= List of service commands of the United States Army Air Forces =

List of U.S. Army Air Forces logistical commands during World War II

During World War II, many of the logistical support functions of the United States Army Air Forces were accomplished by a variety of service commands.

These generally were of two types, those subordinate to numbered air forces, which generally carried Roman numerals, and service commands forming part of Air Materiel Command in the Zone of the Interior - the Continental United States.
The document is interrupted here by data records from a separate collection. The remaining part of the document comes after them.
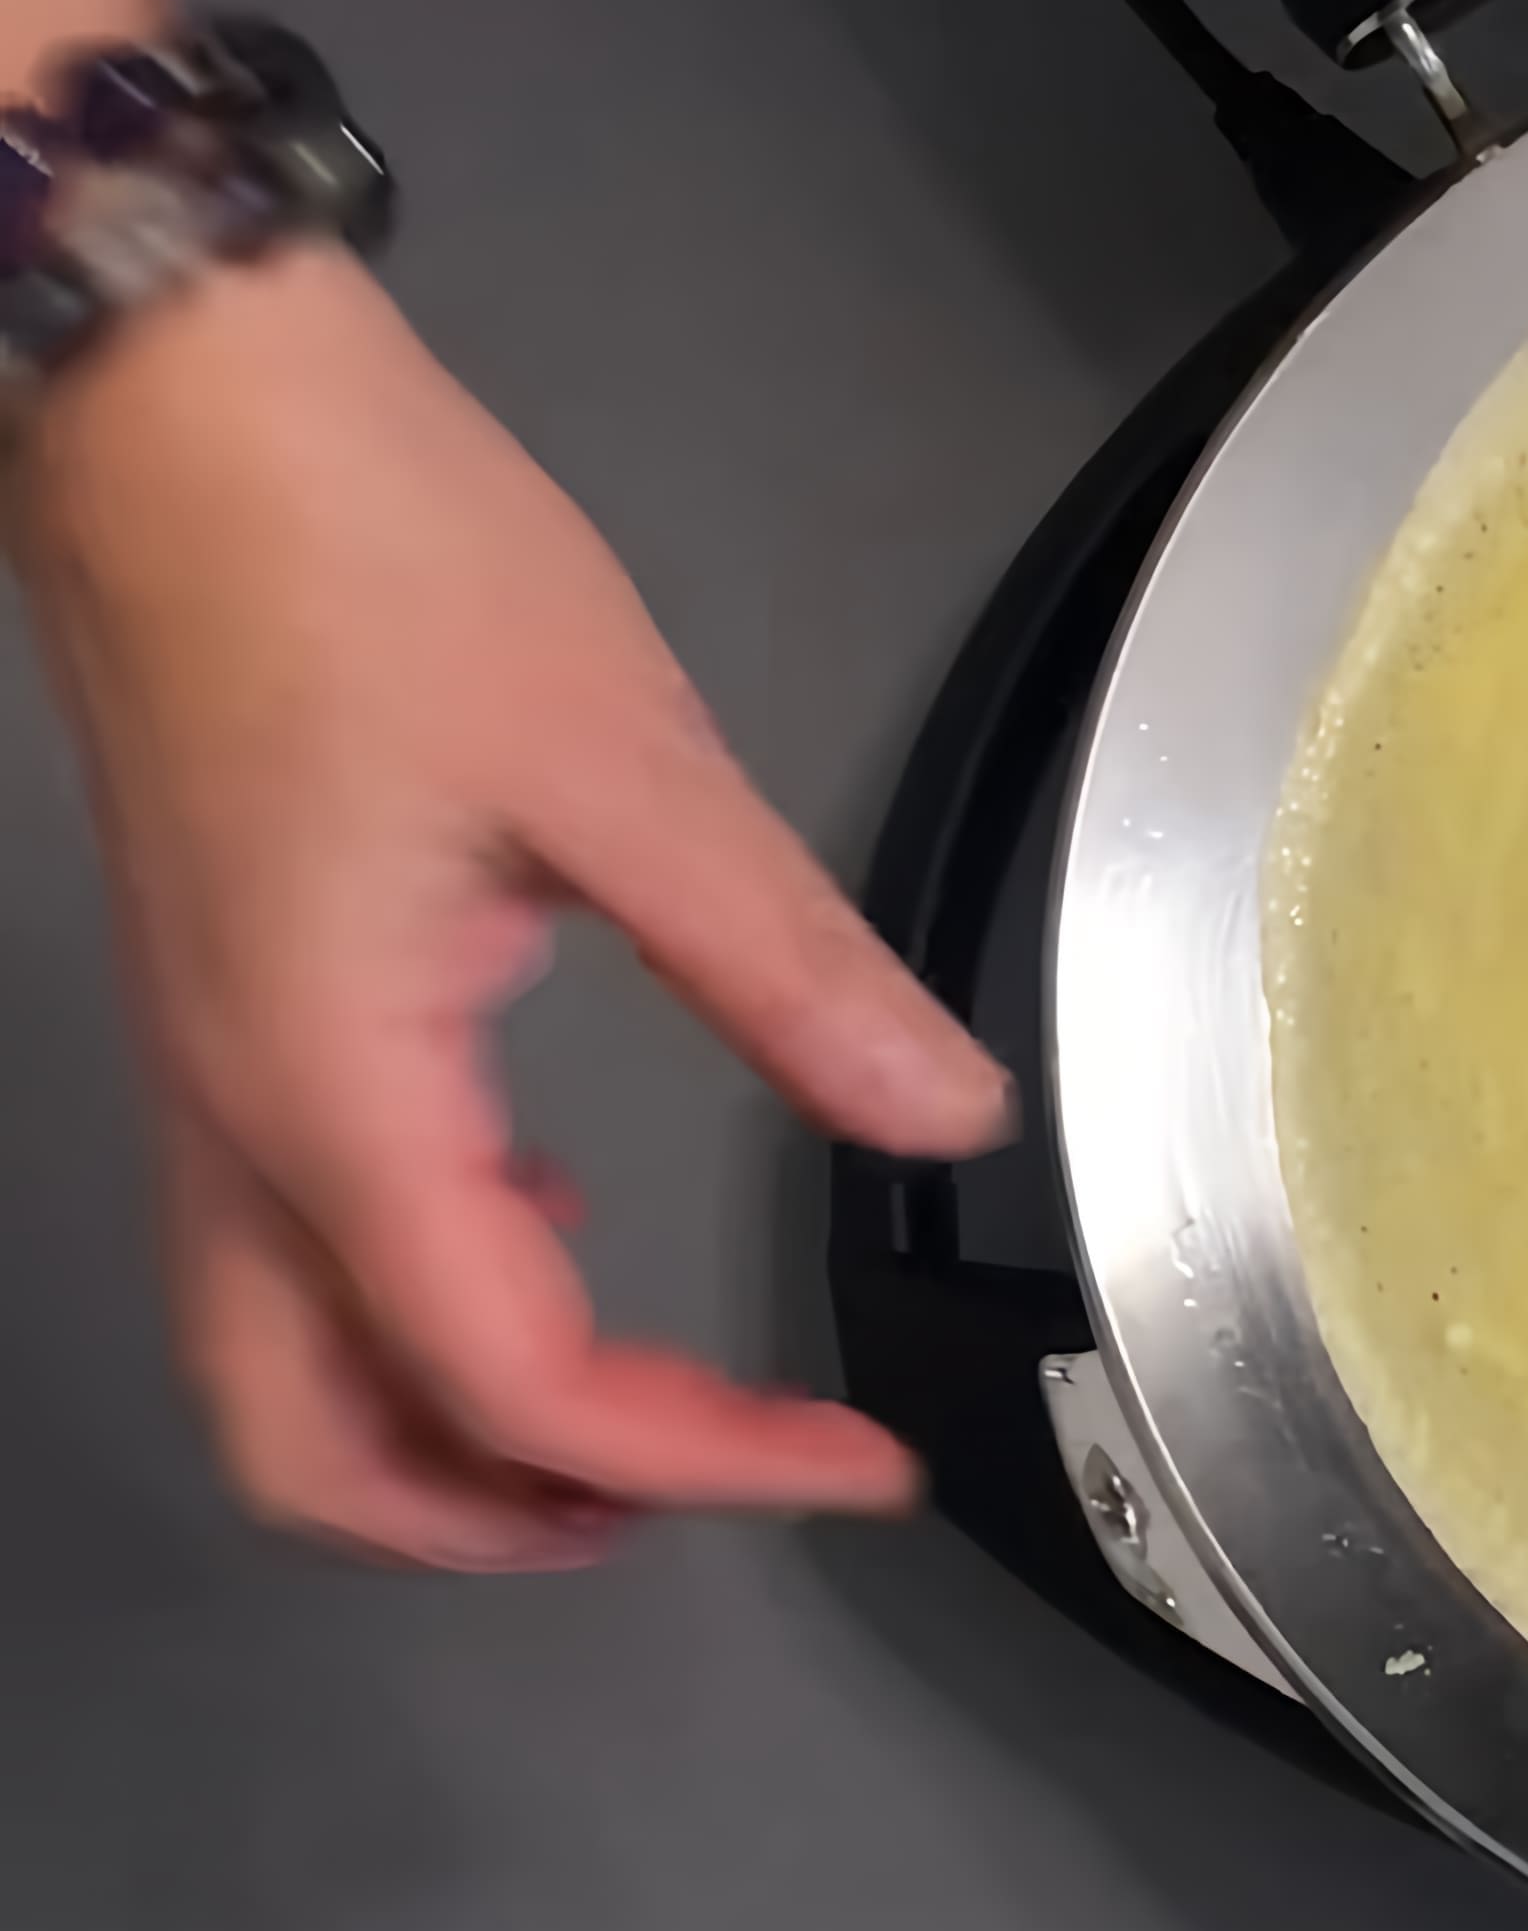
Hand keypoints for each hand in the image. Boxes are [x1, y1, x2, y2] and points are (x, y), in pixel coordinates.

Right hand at [9, 252, 1011, 1569]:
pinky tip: (555, 1223)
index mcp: (336, 1091)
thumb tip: (942, 1111)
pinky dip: (425, 1300)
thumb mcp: (627, 767)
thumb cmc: (379, 564)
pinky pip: (301, 1240)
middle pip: (315, 1450)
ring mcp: (213, 1074)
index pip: (511, 1380)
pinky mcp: (228, 1012)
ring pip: (287, 1364)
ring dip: (453, 1430)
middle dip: (502, 1518)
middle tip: (717, 1479)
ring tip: (653, 1407)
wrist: (182, 411)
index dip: (697, 1460)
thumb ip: (787, 966)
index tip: (860, 1458)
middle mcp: (243, 1123)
==Numbered air force service commands==
- 4th Air Force Service (later, 4th Air Force Base; IV Air Force Base), Fourth Air Force: 1 October 1941 – 31 March 1942
- V Air Force Service Command, Fifth Air Force: 18 June 1943 – 15 June 1944
- V Air Service Area Command, Fifth Air Force: 9 January 1944 – 15 June 1944
- VI Air Force Service Command, Sixth Air Force, undetermined, though circa 1942-44 (included Panama Air Depot at Albrook Army Airfield); supervised 20th Troop Carrier Squadron, circa 1942-December 1944; supervised 72nd Reconnaissance Group, Special, Howard Field, Canal Zone, August–November 1943; supervised 1st Depot Repair Squadron 10 June 1944 - Nov/Dec 1944, Albrook Field, Canal Zone.
- VII Air Force Service Command, previously 7th Air Force Base Command
- VIII Air Force Service Command
- IX Air Force Service Command
- IX Air Service Area Command, assigned to Tenth Air Force, 19 March – 1 July 1948
- X Air Force Service Command, assigned to Tenth Air Force, 1 February – 20 August 1943. Activated 1 May 1942 with headquarters at New Delhi, India. Brigadier General Elmer E. Adler was appointed Commanding Officer. 10 AFSC was redesignated China-Burma-India Air Service Command on 20 August 1943.
- XI Air Force Service Command, a component of Eleventh Air Force, Territory of Alaska, 11 August 1942 – 25 October 1944
- XII Air Force Service Command, later Air Service Command, Mediterranean Theater of Operations
- 14 Air Service Command - see CBI Lineages and History
- XV Air Force Service Command
- XXI Air Force Service Command, assigned to Tenth Air Force, 19 March – 1 July 1948
- Northwest African Air Service Command (allied formation with British)
- The Far East Air Service Command was established on 14 July 1944. It was activated on 18 August 1944 at Brisbane, Australia. It eventually moved its headquarters to Manila on 7 August 1945 having re-located through several intermediate locations. It was redesignated Pacific Air Service Command, U.S. Army, in January 1946, and Far East Air Materiel Command (FEAMCOM) on 1 January 1947.
- others

==Service commands in Air Service Command==
On 9 March 1942, the Air Service Command now became one of the major AAF commands, with relatively clear lines of responsibility
and authority. Four air service area commands (San Antonio, Fairfield, Middletown, and Sacramento?), successors to the maintenance wings (and field service sections, originally activated in 1940?), had been activated in December 1941 to supervise the depots in given geographical areas. The depots, of which there were eleven by April 1942, became the centers of depot control areas, which directed the activities of subdepots within defined geographical limits. Unfortunately, the boundaries of some of the depot control areas overlapped those of air service areas, and since the depots were the real focal points of supply and maintenance activities, the air service areas never attained the status of fully functioning ASC subcommands. The air service areas were disbanded on 1 February 1943, to be succeeded by air depot control area commands, which were simply the eleven former depot control areas under a new name. The elimination of the four air service areas was apparently justified by subsequent operations; according to Maj. Gen. Walter H. Frank, commander of the ASC, the step proved "most beneficial."

In May 1943 the air depot control area commands were redesignated air service commands with appropriate geographical designations, and from then to the end of the war the ASC conducted its operations in the continental United States through its eleven air service commands, each serving a separate geographical area. These air service commands included the Middletown Air Service Command (Olmsted Field, Middletown, Pennsylvania), Mobile ASC, Ogden Air Service Command, Oklahoma City Air Service Command, Rome Air Service Command, Sacramento Air Service Command, the San Antonio Air Service Command, the San Bernardino Air Service Command, Warner Robins Air Service Command, Warner Robins, as well as five-six others. In 1944 the air service commands were redesignated air technical service commands.